## Task directions
Which lines in the listing below contain the string "newSketch", matching case exactly? Copy out each of those lines in full.

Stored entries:
——————————

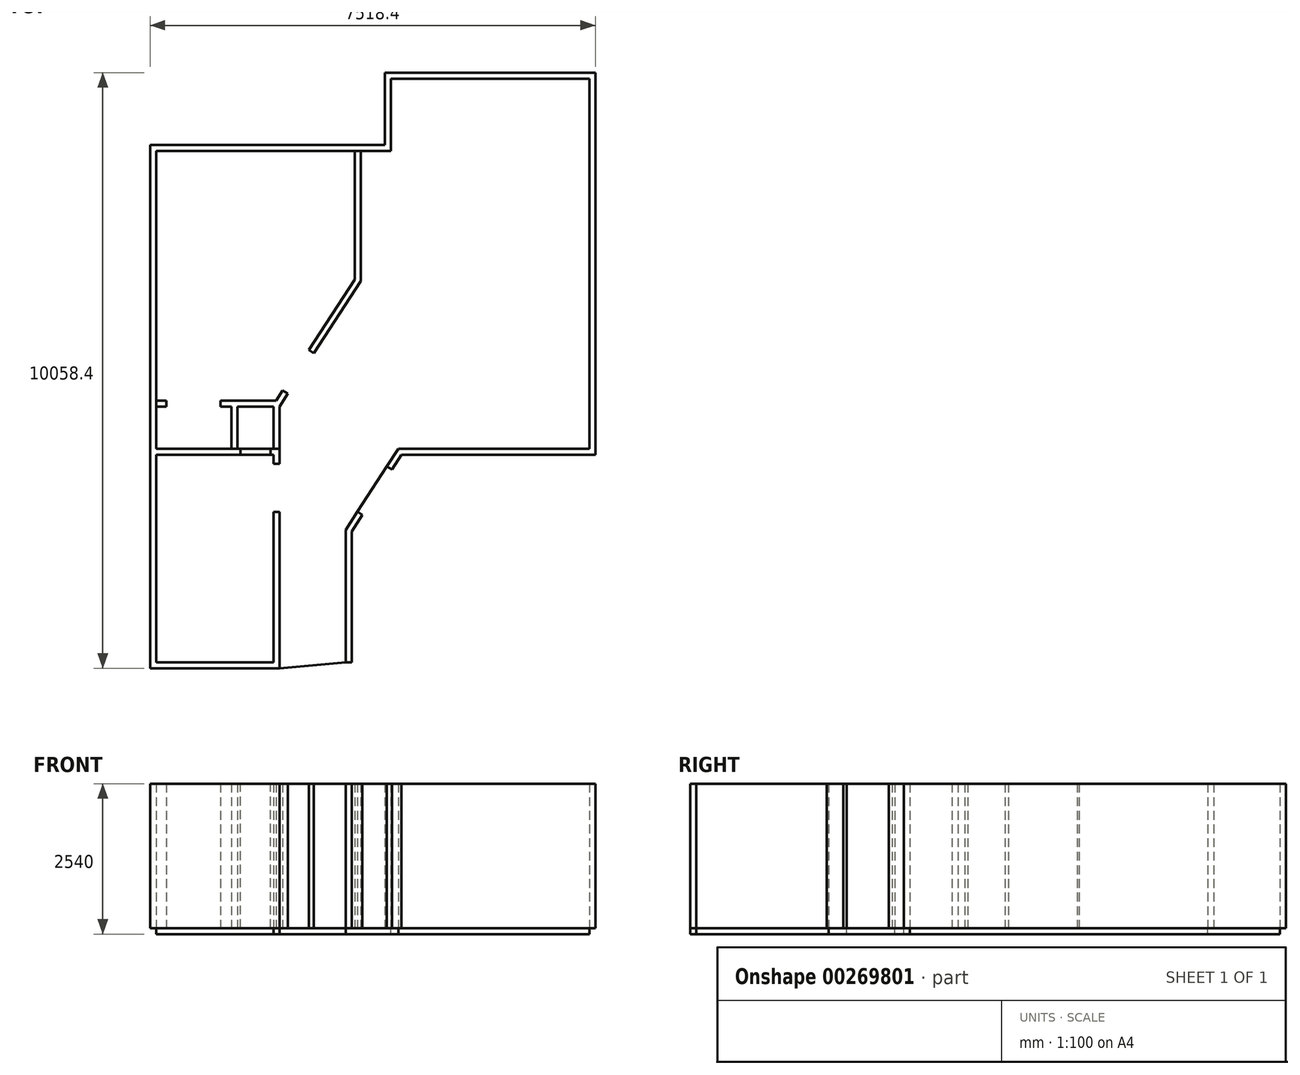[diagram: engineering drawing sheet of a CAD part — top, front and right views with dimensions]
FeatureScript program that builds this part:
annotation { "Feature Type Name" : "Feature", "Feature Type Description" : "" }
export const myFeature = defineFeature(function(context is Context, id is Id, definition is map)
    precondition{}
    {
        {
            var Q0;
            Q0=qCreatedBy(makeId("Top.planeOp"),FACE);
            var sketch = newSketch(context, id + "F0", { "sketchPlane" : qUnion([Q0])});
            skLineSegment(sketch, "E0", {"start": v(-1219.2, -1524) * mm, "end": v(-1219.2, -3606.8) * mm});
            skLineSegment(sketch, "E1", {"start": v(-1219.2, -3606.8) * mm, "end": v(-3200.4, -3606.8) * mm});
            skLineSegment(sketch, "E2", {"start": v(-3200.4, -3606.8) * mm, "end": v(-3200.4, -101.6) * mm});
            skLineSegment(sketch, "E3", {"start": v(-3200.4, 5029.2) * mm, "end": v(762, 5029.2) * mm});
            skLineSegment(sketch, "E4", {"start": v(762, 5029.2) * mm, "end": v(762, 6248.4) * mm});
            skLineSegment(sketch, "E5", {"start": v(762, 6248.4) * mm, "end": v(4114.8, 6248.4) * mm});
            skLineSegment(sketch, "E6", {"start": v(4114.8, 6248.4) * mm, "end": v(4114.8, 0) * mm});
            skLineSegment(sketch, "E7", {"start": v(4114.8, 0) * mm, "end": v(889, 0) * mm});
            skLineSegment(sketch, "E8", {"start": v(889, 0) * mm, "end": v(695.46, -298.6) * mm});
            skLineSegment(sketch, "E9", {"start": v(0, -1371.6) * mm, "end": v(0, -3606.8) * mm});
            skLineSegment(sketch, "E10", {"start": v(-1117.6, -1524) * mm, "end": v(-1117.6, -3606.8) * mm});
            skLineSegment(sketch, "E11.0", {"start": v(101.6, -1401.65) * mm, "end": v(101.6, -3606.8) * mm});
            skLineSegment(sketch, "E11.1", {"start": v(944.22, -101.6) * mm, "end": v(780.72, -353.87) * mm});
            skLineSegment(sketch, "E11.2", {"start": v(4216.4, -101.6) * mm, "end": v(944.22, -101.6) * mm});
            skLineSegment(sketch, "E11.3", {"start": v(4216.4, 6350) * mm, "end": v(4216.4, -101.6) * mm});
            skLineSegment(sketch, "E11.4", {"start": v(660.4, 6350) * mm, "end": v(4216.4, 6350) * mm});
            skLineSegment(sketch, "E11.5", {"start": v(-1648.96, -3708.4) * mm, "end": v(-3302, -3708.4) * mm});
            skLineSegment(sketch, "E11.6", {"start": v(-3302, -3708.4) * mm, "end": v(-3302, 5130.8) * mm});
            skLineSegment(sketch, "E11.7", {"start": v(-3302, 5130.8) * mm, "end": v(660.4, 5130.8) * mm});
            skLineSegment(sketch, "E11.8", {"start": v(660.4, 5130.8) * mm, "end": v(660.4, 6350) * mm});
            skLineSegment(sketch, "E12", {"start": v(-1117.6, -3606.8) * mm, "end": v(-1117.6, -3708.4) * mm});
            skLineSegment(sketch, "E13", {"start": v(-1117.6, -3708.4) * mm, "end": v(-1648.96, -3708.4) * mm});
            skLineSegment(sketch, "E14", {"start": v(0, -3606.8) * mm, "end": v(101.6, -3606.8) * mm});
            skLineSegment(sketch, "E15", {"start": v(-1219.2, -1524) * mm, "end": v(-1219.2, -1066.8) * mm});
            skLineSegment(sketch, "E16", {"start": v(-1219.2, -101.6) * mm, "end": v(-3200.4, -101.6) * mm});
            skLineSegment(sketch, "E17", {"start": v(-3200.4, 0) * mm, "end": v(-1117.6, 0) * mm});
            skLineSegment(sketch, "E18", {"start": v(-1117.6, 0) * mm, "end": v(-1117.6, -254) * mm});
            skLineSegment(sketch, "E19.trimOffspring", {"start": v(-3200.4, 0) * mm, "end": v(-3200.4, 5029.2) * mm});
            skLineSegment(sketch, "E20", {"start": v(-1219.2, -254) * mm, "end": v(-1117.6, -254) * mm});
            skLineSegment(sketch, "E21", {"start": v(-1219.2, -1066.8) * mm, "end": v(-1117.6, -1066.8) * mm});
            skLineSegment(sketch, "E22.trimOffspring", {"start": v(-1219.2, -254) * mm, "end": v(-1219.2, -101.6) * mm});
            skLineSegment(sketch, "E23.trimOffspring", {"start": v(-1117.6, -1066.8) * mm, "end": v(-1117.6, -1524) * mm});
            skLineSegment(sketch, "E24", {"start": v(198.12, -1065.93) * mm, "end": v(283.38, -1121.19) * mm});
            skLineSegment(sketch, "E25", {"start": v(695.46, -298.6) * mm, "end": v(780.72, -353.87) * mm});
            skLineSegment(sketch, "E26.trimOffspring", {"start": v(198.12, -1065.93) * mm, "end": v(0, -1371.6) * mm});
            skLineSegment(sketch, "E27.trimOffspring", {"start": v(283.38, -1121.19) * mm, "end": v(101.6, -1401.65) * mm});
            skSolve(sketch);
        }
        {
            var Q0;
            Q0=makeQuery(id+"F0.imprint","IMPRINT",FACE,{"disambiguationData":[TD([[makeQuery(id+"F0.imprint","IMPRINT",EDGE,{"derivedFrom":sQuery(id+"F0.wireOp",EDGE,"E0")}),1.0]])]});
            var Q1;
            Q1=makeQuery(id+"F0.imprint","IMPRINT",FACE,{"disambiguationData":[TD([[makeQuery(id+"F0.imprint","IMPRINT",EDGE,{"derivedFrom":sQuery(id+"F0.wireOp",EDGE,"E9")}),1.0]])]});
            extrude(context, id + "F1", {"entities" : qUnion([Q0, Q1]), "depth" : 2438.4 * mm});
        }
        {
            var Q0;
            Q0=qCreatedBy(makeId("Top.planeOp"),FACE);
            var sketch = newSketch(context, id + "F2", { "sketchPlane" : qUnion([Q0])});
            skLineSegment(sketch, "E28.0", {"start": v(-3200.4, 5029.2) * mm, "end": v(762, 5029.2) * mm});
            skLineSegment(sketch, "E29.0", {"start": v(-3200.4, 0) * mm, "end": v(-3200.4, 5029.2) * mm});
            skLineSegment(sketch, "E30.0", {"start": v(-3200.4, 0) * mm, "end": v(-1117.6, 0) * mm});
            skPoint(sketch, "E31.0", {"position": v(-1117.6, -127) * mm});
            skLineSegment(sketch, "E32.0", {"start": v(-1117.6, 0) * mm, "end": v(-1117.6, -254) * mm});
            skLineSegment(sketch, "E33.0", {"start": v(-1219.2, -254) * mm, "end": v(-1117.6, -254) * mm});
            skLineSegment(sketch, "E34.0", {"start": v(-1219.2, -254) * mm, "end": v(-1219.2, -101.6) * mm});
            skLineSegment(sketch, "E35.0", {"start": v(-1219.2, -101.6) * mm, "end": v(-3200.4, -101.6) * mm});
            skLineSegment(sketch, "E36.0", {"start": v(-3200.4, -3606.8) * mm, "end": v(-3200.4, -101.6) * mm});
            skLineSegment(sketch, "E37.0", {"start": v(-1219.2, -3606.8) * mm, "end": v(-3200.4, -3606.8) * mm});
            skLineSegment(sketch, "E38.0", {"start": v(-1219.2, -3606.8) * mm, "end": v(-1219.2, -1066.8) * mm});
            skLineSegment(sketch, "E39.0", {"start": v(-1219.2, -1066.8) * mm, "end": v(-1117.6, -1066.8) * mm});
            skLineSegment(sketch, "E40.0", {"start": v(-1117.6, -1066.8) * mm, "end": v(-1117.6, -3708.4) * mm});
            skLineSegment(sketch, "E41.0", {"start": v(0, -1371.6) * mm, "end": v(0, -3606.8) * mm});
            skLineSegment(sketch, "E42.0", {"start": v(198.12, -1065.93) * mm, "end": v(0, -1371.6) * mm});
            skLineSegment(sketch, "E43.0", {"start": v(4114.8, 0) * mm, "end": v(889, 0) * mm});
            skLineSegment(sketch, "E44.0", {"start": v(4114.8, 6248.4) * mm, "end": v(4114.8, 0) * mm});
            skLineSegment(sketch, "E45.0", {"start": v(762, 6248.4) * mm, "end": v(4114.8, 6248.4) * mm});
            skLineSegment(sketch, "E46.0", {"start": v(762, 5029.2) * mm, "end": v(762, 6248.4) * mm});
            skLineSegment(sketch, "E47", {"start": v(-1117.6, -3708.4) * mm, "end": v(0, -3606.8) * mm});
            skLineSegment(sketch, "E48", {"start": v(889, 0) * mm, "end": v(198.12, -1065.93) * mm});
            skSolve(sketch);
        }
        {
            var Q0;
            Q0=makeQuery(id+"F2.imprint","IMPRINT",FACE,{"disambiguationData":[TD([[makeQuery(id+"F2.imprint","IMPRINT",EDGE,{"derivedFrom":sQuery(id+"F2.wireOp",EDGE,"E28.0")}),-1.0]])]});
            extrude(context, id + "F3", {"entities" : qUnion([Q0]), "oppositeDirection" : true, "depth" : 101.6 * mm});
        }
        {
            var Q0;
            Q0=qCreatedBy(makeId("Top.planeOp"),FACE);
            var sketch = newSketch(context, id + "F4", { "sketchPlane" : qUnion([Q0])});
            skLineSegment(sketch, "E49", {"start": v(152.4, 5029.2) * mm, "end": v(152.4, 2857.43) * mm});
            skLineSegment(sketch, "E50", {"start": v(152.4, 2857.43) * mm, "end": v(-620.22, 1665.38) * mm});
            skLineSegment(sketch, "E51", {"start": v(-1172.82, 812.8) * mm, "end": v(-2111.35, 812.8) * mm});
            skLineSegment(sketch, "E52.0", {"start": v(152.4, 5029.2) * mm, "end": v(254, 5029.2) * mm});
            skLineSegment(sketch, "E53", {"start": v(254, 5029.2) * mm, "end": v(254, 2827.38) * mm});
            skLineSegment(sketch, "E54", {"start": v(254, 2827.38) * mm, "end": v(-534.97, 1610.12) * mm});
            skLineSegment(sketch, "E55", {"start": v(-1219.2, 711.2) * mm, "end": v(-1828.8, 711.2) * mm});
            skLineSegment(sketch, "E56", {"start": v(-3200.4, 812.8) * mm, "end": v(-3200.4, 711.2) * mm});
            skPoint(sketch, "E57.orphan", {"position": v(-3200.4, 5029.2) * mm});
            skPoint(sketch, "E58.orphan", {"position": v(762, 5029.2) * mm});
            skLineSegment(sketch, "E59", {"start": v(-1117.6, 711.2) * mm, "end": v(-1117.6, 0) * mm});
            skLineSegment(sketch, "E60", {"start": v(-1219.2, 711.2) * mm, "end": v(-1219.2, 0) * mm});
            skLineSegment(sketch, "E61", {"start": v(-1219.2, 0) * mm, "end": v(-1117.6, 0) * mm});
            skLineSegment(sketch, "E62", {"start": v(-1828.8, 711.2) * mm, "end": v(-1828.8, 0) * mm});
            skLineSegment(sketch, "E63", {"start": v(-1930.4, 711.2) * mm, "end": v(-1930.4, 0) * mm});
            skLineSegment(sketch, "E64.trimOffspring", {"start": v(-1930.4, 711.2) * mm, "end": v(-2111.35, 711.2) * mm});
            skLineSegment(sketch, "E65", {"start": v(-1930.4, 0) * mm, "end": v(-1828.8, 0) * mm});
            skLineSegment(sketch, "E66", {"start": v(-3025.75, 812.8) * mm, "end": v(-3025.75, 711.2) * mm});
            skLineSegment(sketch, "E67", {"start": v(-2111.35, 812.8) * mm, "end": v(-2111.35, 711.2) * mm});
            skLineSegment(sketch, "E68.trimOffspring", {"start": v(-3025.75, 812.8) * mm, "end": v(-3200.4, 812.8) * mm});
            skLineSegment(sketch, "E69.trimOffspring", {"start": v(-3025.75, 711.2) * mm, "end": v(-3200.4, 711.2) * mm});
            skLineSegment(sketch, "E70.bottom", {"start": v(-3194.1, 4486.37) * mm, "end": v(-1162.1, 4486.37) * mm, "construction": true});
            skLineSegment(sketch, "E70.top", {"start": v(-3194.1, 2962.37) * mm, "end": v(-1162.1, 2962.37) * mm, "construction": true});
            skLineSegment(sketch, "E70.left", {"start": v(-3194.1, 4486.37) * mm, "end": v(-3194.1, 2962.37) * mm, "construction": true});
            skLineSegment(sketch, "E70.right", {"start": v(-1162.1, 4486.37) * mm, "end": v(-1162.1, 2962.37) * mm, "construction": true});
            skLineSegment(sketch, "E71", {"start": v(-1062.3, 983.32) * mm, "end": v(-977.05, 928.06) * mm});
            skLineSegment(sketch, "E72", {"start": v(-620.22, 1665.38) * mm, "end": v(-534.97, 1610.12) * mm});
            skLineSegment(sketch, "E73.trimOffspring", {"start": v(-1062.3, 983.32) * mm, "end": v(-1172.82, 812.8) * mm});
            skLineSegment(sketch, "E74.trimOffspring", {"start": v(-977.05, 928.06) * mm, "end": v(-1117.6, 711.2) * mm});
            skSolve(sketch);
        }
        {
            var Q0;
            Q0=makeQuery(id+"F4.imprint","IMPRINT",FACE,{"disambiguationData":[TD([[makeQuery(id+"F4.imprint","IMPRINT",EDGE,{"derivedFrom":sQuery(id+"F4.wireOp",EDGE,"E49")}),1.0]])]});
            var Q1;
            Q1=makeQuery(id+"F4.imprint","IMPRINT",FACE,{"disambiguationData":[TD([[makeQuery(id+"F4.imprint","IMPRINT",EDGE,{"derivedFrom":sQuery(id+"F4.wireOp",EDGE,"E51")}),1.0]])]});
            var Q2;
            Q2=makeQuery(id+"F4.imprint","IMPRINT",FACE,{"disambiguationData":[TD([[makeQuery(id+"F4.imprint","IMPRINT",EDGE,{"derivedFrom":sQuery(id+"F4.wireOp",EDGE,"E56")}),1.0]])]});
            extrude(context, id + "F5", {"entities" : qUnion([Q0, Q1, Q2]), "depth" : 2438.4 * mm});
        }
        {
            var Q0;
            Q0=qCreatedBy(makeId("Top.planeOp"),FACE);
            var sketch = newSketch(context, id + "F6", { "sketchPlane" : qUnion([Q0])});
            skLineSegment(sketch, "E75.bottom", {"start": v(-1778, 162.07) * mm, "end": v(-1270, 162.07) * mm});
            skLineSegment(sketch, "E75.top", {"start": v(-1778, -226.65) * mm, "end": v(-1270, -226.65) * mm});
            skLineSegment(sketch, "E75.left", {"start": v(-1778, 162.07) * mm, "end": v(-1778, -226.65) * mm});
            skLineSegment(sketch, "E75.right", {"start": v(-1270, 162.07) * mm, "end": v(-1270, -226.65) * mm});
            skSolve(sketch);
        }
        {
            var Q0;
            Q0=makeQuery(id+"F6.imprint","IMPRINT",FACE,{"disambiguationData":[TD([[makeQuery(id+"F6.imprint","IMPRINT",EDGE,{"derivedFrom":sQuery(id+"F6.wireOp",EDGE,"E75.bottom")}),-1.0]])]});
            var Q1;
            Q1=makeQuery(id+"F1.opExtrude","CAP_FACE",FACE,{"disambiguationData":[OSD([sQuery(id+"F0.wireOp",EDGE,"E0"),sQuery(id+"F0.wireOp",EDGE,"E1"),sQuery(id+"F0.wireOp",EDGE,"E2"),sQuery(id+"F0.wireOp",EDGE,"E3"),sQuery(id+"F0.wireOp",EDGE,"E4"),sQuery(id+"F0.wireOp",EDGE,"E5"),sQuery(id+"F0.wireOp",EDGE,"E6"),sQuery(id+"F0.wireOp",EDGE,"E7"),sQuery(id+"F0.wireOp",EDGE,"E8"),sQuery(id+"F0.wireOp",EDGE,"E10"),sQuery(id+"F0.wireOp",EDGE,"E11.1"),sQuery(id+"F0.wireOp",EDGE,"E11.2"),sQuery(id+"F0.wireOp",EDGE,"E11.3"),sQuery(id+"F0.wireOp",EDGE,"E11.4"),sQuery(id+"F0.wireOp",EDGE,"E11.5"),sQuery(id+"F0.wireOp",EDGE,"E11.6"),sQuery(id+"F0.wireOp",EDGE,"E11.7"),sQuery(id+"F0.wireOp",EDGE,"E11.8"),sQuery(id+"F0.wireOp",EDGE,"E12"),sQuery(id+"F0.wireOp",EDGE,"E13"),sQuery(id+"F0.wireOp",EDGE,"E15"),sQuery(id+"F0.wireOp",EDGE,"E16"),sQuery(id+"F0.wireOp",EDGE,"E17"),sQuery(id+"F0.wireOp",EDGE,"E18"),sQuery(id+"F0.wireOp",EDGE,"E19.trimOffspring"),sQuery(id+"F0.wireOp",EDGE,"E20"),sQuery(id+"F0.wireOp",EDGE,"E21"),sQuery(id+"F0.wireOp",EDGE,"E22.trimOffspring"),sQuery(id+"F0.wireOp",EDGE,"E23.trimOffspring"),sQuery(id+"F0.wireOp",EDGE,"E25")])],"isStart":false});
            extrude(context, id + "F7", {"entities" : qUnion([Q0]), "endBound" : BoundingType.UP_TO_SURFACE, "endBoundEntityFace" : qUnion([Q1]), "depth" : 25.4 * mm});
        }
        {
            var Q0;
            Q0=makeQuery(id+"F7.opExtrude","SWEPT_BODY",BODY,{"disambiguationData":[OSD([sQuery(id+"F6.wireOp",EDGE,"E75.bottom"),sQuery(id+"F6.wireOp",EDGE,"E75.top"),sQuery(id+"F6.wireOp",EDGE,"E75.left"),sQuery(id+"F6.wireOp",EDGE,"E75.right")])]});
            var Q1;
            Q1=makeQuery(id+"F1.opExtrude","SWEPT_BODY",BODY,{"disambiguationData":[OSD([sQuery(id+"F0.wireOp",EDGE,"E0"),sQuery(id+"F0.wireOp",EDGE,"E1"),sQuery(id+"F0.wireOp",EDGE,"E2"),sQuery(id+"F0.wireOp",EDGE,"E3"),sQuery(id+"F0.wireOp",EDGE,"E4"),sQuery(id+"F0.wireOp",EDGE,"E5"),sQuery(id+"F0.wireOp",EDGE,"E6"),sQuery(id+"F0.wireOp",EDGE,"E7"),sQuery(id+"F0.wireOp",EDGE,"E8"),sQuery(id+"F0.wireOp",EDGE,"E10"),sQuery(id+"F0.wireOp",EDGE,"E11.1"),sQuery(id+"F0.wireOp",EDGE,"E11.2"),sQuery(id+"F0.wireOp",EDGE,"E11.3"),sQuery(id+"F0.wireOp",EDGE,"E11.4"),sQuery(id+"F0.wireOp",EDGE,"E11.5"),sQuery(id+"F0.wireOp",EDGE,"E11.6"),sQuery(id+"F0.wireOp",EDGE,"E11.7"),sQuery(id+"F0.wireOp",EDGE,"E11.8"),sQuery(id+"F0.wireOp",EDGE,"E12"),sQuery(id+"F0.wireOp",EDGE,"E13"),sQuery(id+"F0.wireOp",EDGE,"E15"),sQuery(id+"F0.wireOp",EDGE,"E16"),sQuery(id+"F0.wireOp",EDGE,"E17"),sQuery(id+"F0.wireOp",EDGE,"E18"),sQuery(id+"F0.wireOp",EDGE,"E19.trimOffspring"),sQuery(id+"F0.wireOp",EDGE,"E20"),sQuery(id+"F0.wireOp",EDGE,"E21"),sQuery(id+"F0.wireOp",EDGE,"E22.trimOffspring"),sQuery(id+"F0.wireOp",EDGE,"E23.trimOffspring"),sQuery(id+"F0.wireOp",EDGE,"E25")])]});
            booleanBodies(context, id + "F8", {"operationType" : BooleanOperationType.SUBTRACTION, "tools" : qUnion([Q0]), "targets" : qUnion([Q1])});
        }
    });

——————————

## The response
            var sketch = newSketch(context, id + "F0", { "sketchPlane" : qUnion([Q0])});
            var sketch = newSketch(context, id + "F2", { "sketchPlane" : qUnion([Q0])});
            var sketch = newSketch(context, id + "F4", { "sketchPlane" : qUnion([Q0])});
            var sketch = newSketch(context, id + "F6", { "sketchPlane" : qUnion([Q0])});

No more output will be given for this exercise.